• [Extracted records]
====

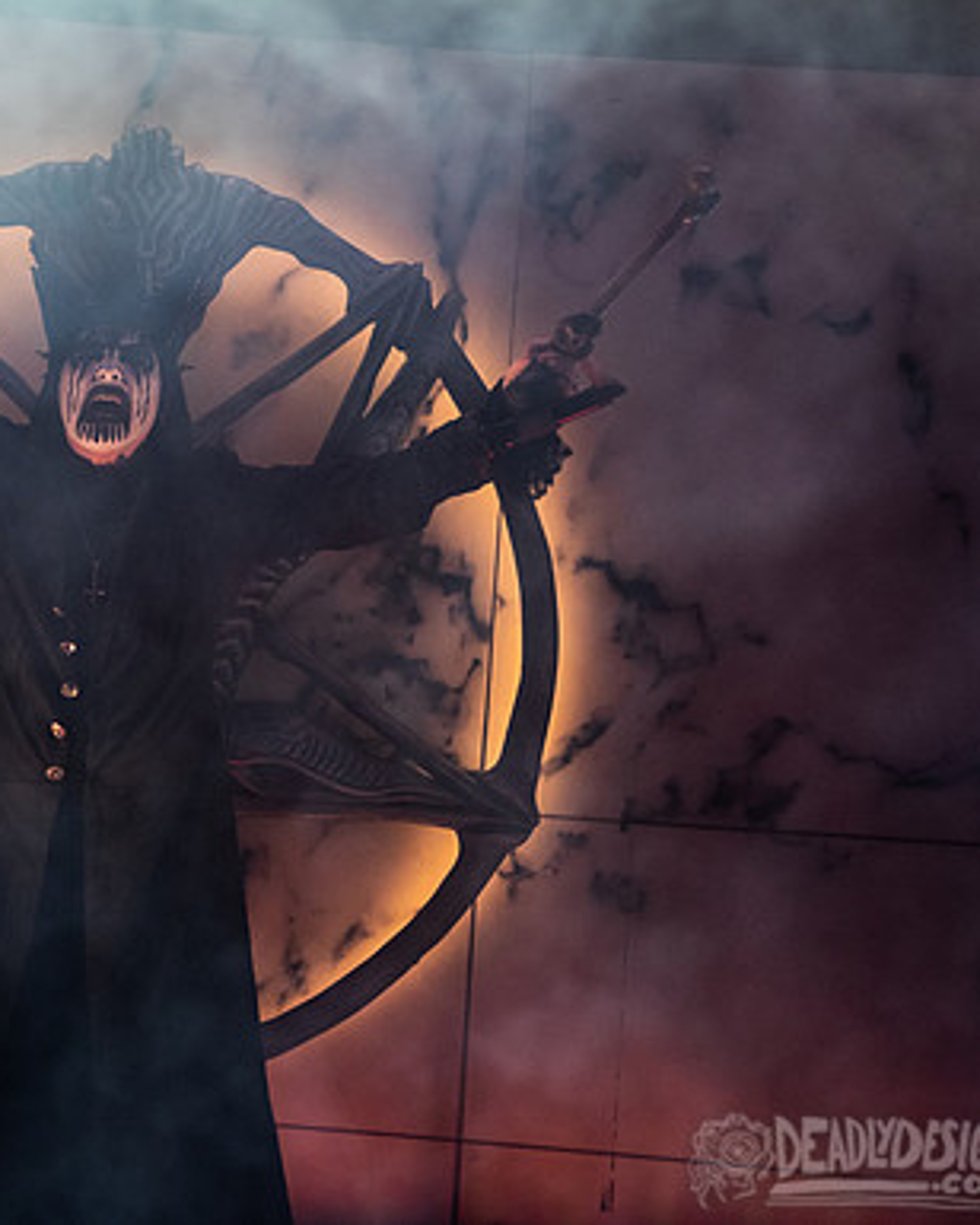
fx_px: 12037
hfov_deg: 4.7
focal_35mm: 332
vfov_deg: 5.8
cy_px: 506
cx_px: 180
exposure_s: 1/500
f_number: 3.2
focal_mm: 200
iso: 2000
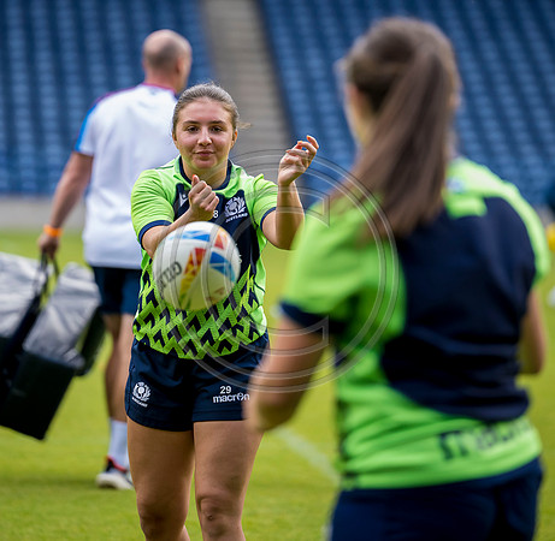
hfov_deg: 6.1
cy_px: 227
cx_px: 217
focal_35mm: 292
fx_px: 5236
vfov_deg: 5.9
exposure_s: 1/1250
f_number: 3.2
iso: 800
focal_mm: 200
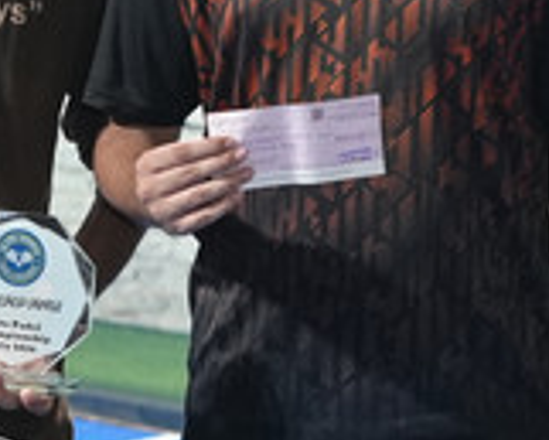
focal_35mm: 187
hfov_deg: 10.3
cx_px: 225
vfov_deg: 8.3
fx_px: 3040
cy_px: 107
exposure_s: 1/160
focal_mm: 50
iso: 4000
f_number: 4
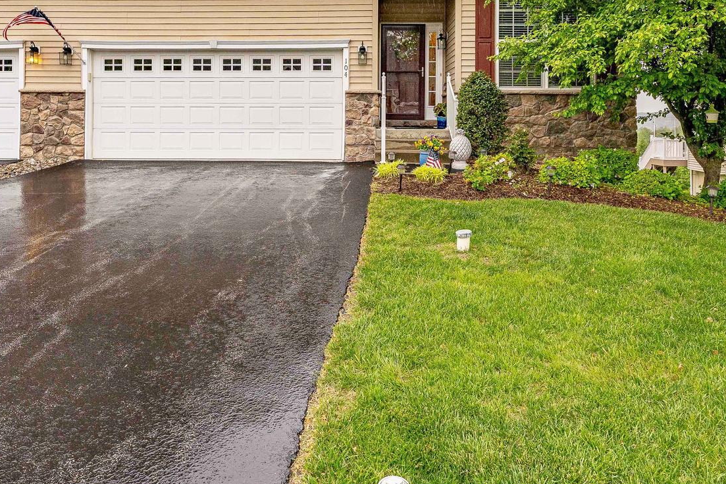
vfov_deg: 47.3
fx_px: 524
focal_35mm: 26
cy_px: 110
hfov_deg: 69.4
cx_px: 360
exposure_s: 1/160
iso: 320
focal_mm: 14
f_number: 8
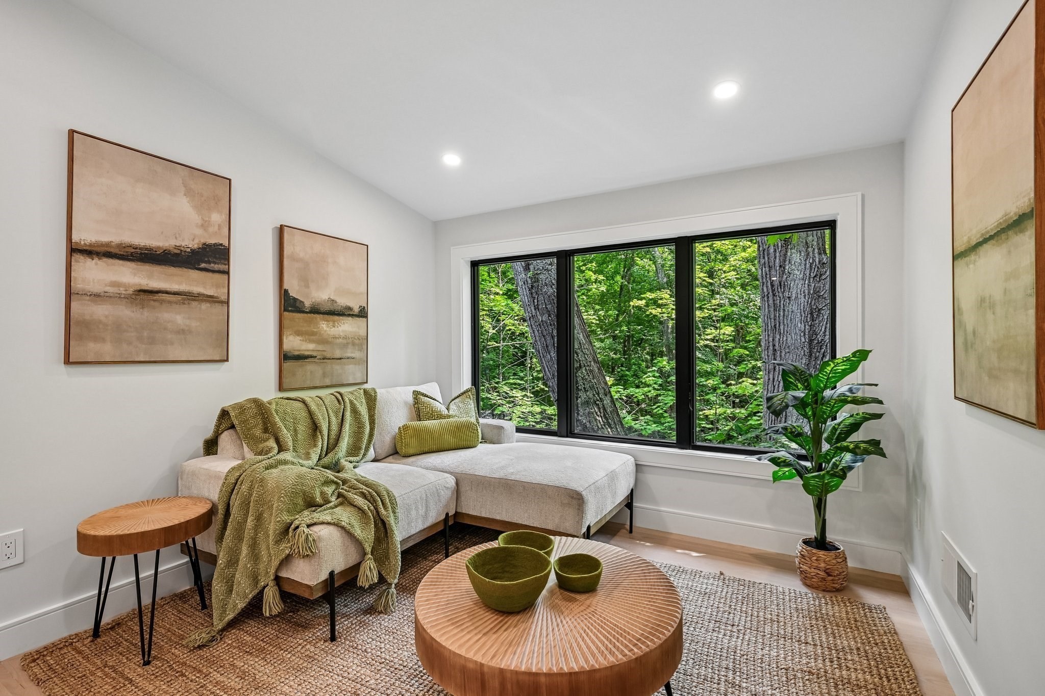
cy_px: 348
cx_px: 522
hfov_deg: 96.7
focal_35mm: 16
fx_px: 464
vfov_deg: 73.7
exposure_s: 1/30
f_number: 8
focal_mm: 16
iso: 400
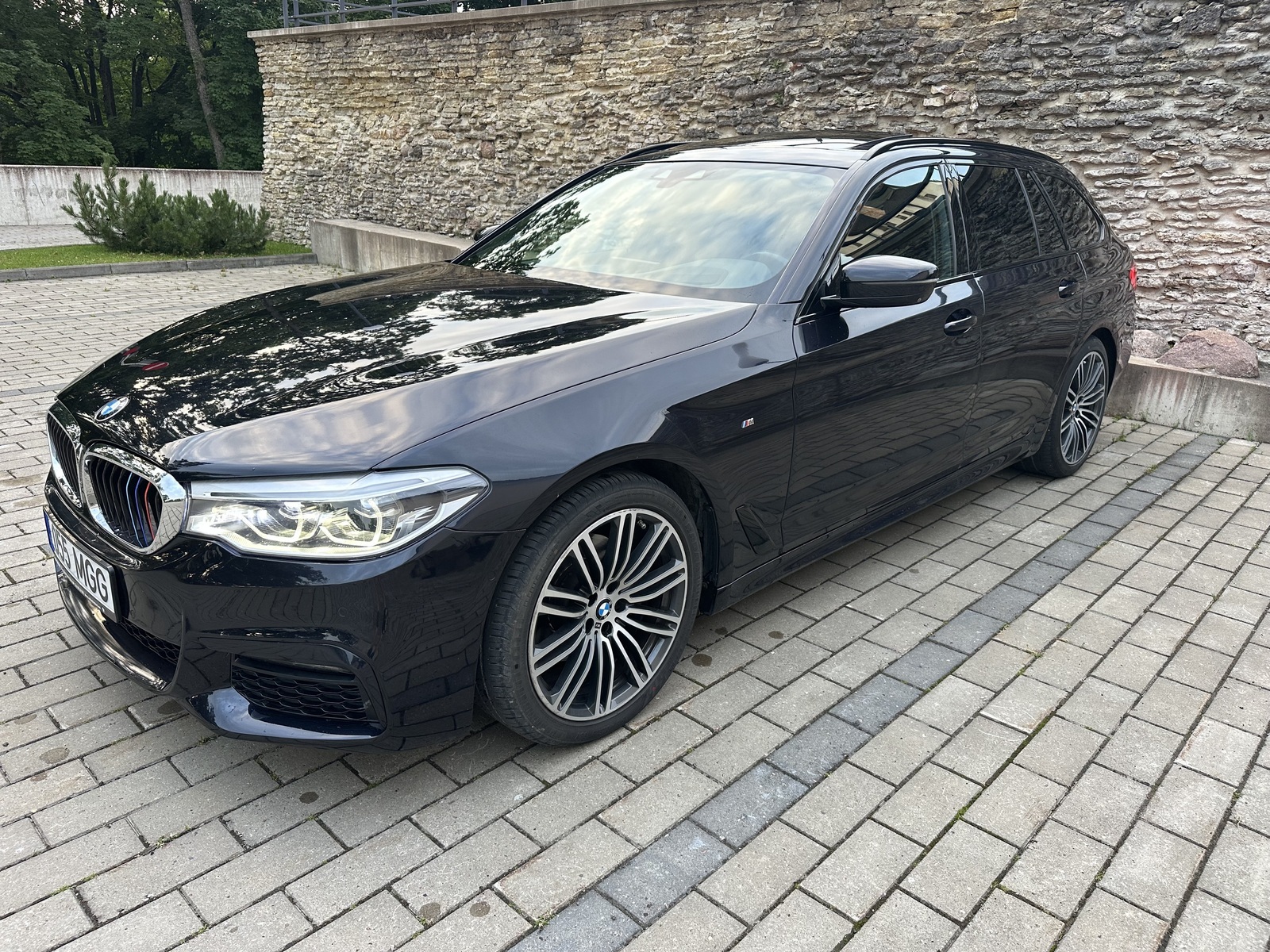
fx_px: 881
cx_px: 635
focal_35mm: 24
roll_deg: -3.4
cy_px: 476
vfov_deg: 56.8
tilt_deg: -19.6
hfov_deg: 71.6
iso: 100
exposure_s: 1/100
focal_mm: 6.86
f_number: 1.78
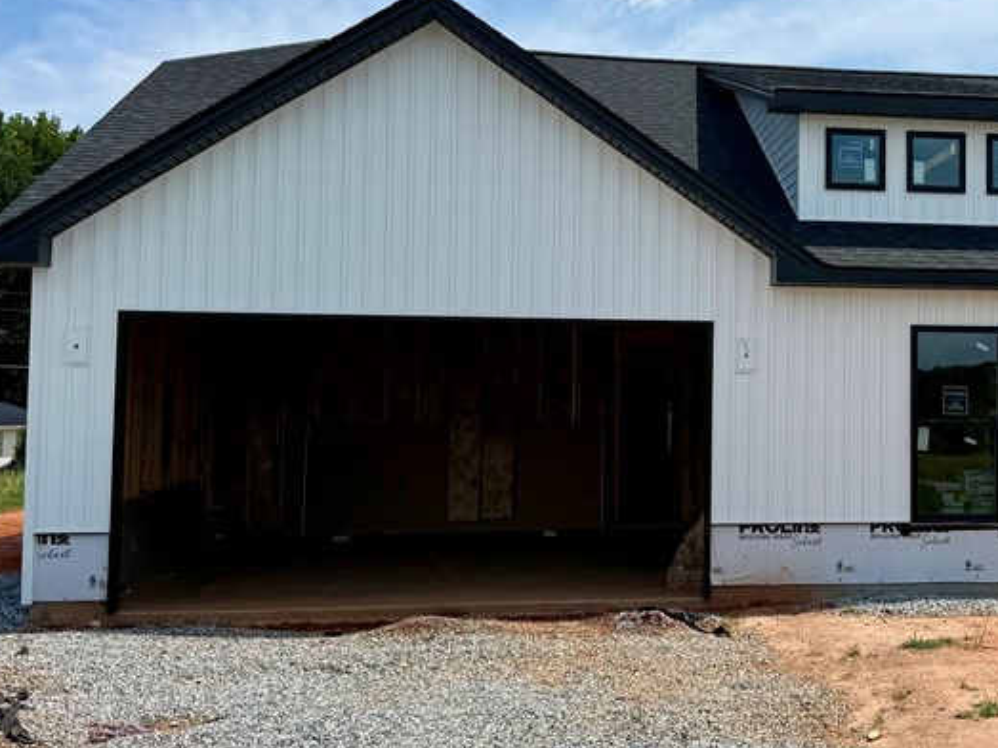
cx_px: 780
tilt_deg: +3.5
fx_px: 1355
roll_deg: -0.7
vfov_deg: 30.8
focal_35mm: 47
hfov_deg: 39.1
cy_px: 322
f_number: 1.78
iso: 80
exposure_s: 1/7353
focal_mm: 6.76
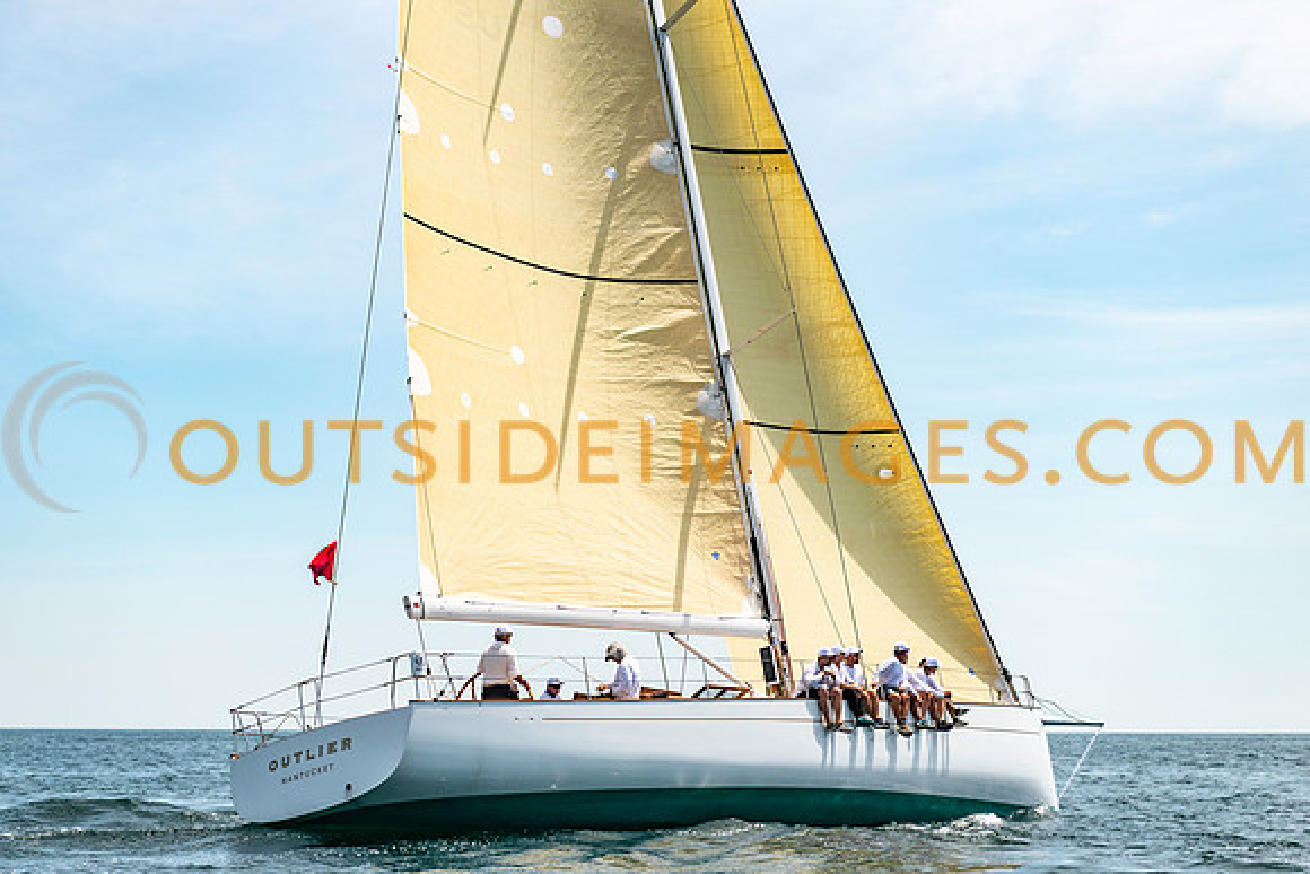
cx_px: 655
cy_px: 437
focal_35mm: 70
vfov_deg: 19.4
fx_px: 2551
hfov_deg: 28.8
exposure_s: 1/2000
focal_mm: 70
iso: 250
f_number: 5
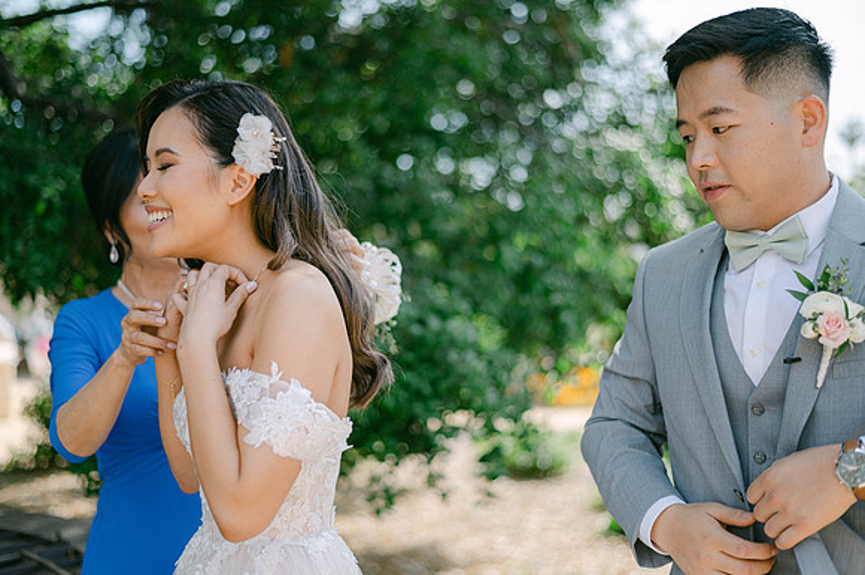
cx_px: 432
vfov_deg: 27.0
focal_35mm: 50
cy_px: 288
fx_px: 1201
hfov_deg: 39.6
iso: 100
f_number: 2
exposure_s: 1/1250
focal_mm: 50
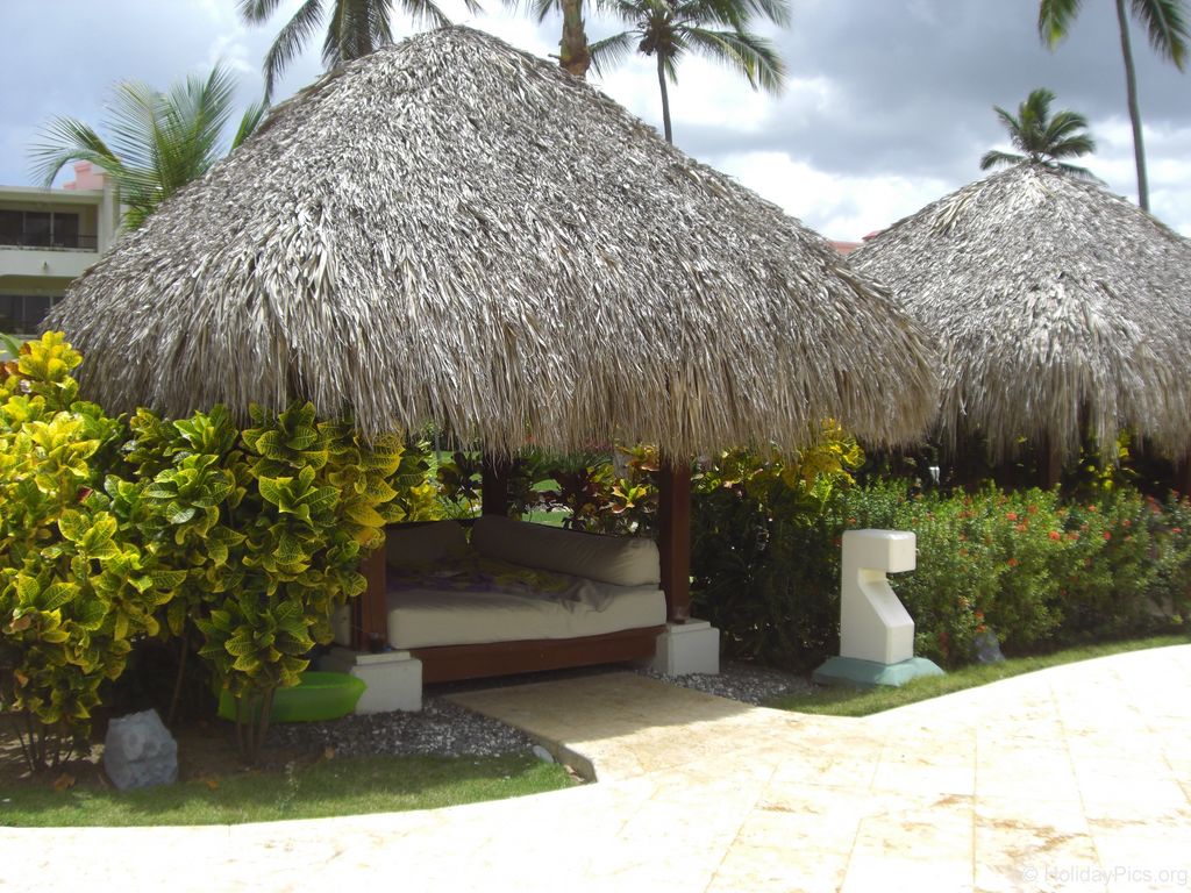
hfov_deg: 49.0
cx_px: 596
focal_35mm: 38
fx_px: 1307
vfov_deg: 37.7
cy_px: 446
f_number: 8
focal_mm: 6.2
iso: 64
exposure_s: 1/125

====

• [What you need to do] Return all the records exactly, excluding images.

• [Answer to this problem]
fx_px: 12037
hfov_deg: 4.7
focal_35mm: 332
vfov_deg: 5.8
cy_px: 506
cx_px: 180
exposure_s: 1/500
f_number: 3.2
focal_mm: 200
iso: 2000
hfov_deg: 6.1
cy_px: 227
cx_px: 217
focal_35mm: 292
fx_px: 5236
vfov_deg: 5.9
exposure_s: 1/1250
f_number: 3.2
iso: 800
focal_mm: 200
focal_35mm: 187
hfov_deg: 10.3
cx_px: 225
vfov_deg: 8.3
fx_px: 3040
cy_px: 107
exposure_s: 1/160
focal_mm: 50
iso: 4000
f_number: 4
vfov_deg: 47.3
fx_px: 524
focal_35mm: 26
cy_px: 110
hfov_deg: 69.4
cx_px: 360
exposure_s: 1/160
iso: 320
focal_mm: 14
f_number: 8
cy_px: 348
cx_px: 522
hfov_deg: 96.7
focal_35mm: 16
fx_px: 464
vfov_deg: 73.7
exposure_s: 1/30
f_number: 8
focal_mm: 16
iso: 400
fx_px: 881
cx_px: 635
focal_35mm: 24
roll_deg: -3.4
cy_px: 476
vfov_deg: 56.8
tilt_deg: -19.6
hfov_deg: 71.6
iso: 100
exposure_s: 1/100
focal_mm: 6.86
f_number: 1.78
cx_px: 780
tilt_deg: +3.5
fx_px: 1355
roll_deg: -0.7
vfov_deg: 30.8
focal_35mm: 47
hfov_deg: 39.1
cy_px: 322
f_number: 1.78
iso: 80
exposure_s: 1/7353
focal_mm: 6.76
cx_px: 655
cy_px: 437
focal_35mm: 70
vfov_deg: 19.4
fx_px: 2551
hfov_deg: 28.8
exposure_s: 1/2000
focal_mm: 70
iso: 250
f_number: 5
cx_px: 432
vfov_deg: 27.0
focal_35mm: 50
cy_px: 288
fx_px: 1201
hfov_deg: 39.6
iso: 100
f_number: 2
exposure_s: 1/1250
focal_mm: 50
hfov_deg: 49.0
cx_px: 596
focal_35mm: 38
fx_px: 1307
vfov_deg: 37.7
cy_px: 446
f_number: 8
focal_mm: 6.2
iso: 64
exposure_s: 1/125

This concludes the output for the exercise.